Chuck Kinder, Famed Author And Writing Teacher, Dies At 76

May 6, 2019

Chuck Kinder was a widely known author whose novels got favorably reviewed in national publications. 

But closer to home, Kinder was also a beloved, larger-than-life mentor to generations of aspiring writers. At the University of Pittsburgh, where he taught for nearly 35 years, Kinder’s best-known student was future Pulitzer Prize-winning author Michael Chabon, who based the English professor character in his novel “Wonder Boys” on Kinder.

Kinder, who retired from Pitt in 2014, died Friday in Miami. He was 76.

Among countless tributes on social media, Chabon called Kinder “my much-loved teacher, mentor and friend.” Writing on Instagram, Chabon, an undergraduate at Pitt in the early 1980s, added, “Almost forty years later I still write 1000 words a day because Chuck told me to.”

Kinder was born in Montgomery, W.V., in 1942. Throughout his life, he played up his Appalachian heritage, and not just in early novels like his 1973 debut, “Snakehunter,” and 1979’s “The Silver Ghost.” Friends recall that on first meeting people, he’d often playfully adopt a heavy West Virginia accent to see how they responded.

He studied at West Virginia University and in the 1970s did graduate work at Stanford University, where he befriended such future literary stars as Scott Turow and Raymond Carver. But he found his home at Pitt, which hired him as an English professor in 1980. The Squirrel Hill home Kinder shared with his wife, Diane Cecily, became an informal hub for students and local and visiting writers.

Kinder loved a good time; his 2001 novel “The Honeymooners: A Cautionary Tale,” a fictionalized version of his friendship with Carver, is full of carousing. And, as Chabon wrote on Instagram, "Wonder Boys" suggests “what a grand, epic-comic, inspiring, dazzling, legendary, thoroughly literary and larger-than-life figure he seemed to me in the days of my young writerhood.”

Kinder and Cecily’s parties were legendary; guests might include famed writers like Tobias Wolff. Robert Yune, a former graduate student of Kinder’s, recalled in a memorial Facebook post that even in the mid-2000s, when Kinder was in his 60s, at least one shindig lasted until 7 a.m.

“He wanted me to put on his gravestone, ‘The party has moved,’” said Cecily, his widow, in a phone interview from the couple’s home in Key Largo, Fla.

But Kinder was also a serious teacher. “He found no greater joy in life than in working with students,” said Cecily. She said he encouraged students to consider telling stories from different perspectives, or using different voices. “He taught them how to throw away the boundary that can really encumber your creative thinking, and really open it up,” she said.

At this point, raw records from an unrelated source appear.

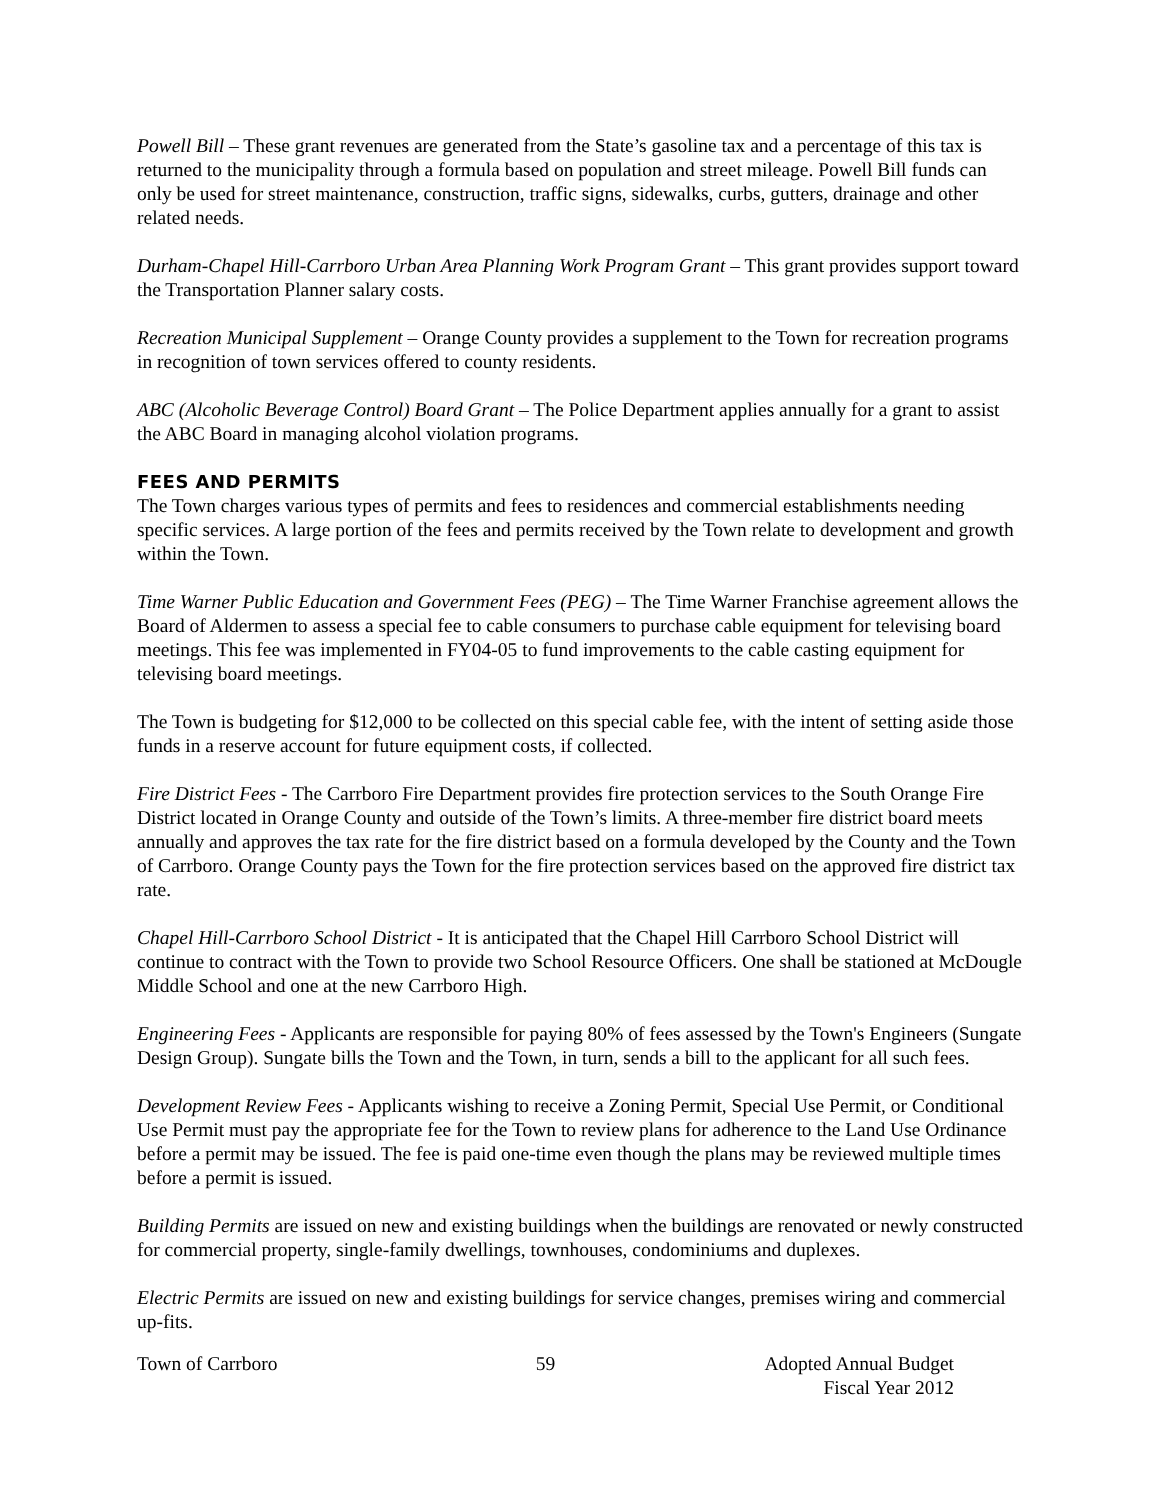Powell Bill – These grant revenues are generated from the State’s gasoline tax and a percentage of this tax is returned to the municipality through a formula based on population and street mileage. Powell Bill funds can only be used for street maintenance, construction, traffic signs, sidewalks, curbs, gutters, drainage and other related needs.
Durham-Chapel Hill-Carrboro Urban Area Planning Work Program Grant – This grant provides support toward the Transportation Planner salary costs.
Recreation Municipal Supplement – Orange County provides a supplement to the Town for recreation programs in recognition of town services offered to county residents.
ABC (Alcoholic Beverage Control) Board Grant – The Police Department applies annually for a grant to assist the ABC Board in managing alcohol violation programs.
FEES AND PERMITS
The Town charges various types of permits and fees to residences and commercial establishments needing specific services. A large portion of the fees and permits received by the Town relate to development and growth within the Town.
Time Warner Public Education and Government Fees (PEG) – The Time Warner Franchise agreement allows the Board of Aldermen to assess a special fee to cable consumers to purchase cable equipment for televising board meetings. This fee was implemented in FY04-05 to fund improvements to the cable casting equipment for televising board meetings.
The Town is budgeting for $12,000 to be collected on this special cable fee, with the intent of setting aside those funds in a reserve account for future equipment costs, if collected.
Fire District Fees - The Carrboro Fire Department provides fire protection services to the South Orange Fire District located in Orange County and outside of the Town’s limits. A three-member fire district board meets annually and approves the tax rate for the fire district based on a formula developed by the County and the Town of Carrboro. Orange County pays the Town for the fire protection services based on the approved fire district tax rate.
Chapel Hill-Carrboro School District - It is anticipated that the Chapel Hill Carrboro School District will continue to contract with the Town to provide two School Resource Officers. One shall be stationed at McDougle Middle School and one at the new Carrboro High.
Engineering Fees - Applicants are responsible for paying 80% of fees assessed by the Town's Engineers (Sungate Design Group). Sungate bills the Town and the Town, in turn, sends a bill to the applicant for all such fees.
Development Review Fees - Applicants wishing to receive a Zoning Permit, Special Use Permit, or Conditional Use Permit must pay the appropriate fee for the Town to review plans for adherence to the Land Use Ordinance before a permit may be issued. The fee is paid one-time even though the plans may be reviewed multiple times before a permit is issued.
Building Permits are issued on new and existing buildings when the buildings are renovated or newly constructed for commercial property, single-family dwellings, townhouses, condominiums and duplexes.
Electric Permits are issued on new and existing buildings for service changes, premises wiring and commercial up-fits.
Town of Carrboro 59 Adopted Annual Budget
Fiscal Year 2012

“He was so genuinely excited about writing, about your work, about what you might do,” said Keely Bowers, who studied under Kinder both as an undergraduate and a graduate student. Bowers, who now teaches writing at Pitt and Carlow University, was one of several students over the years who rented the third-floor apartment in Kinder and Cecily’s house. “They were really like family to me,” she said.

The literary atmosphere blended seamlessly with the couple’s hospitality, she said: “There were always people. Their doors were open.”

Kinder selected his graduate students not only for their talent, but also with an eye toward how they would function as a group, for example in critiquing each other. “He had a gift for choosing people who would get along and challenge each other in workshop,” wrote Yune on Facebook, adding, “A number of my MFA classmates are still my closest friends.”

“The Honeymooners,” Kinder’s final novel, was the stuff of legend; he worked for years on the manuscript, which reportedly ballooned to 3,000 pages. (Chabon’s 1995 novel “Wonder Boys” — later a shot-in-Pittsburgh film starring Michael Douglas as Grady Tripp, the character loosely based on Kinder — was itself built around a vast, unfinished novel.) “Honeymooners,” much pared down, was published to in 2001 to strong reviews by critics including novelist Jay McInerney, writing in the New York Times.

Kinder’s other books included 2004’s “The Last Mountain Dancer,” a collection of nonfiction stories set in his native West Virginia, likewise admired for its vivid characters and lively prose.

In his final decade or so, Kinder survived a series of blows to his health including a heart attack, two strokes and triple-bypass surgery. He stopped writing fiction and turned to poetry, releasing several volumes through locally based indie publishers Low Ghost Press and Six Gallery Press.

Kinder retired in 2014. His retirement event at Pitt featured video tributes from the likes of Chabon and Turow.

That same year, he and Cecily moved permanently to Key Largo, where they had already been wintering, and where Kinder continued to fully indulge his fondness for rakish hats.

Cecily said his health declined notably this year. He died, she said, just an hour before the ambulance was to arrive at the hospital to take him home for hospice care.

Cecily said plans for a memorial service in Pittsburgh are pending.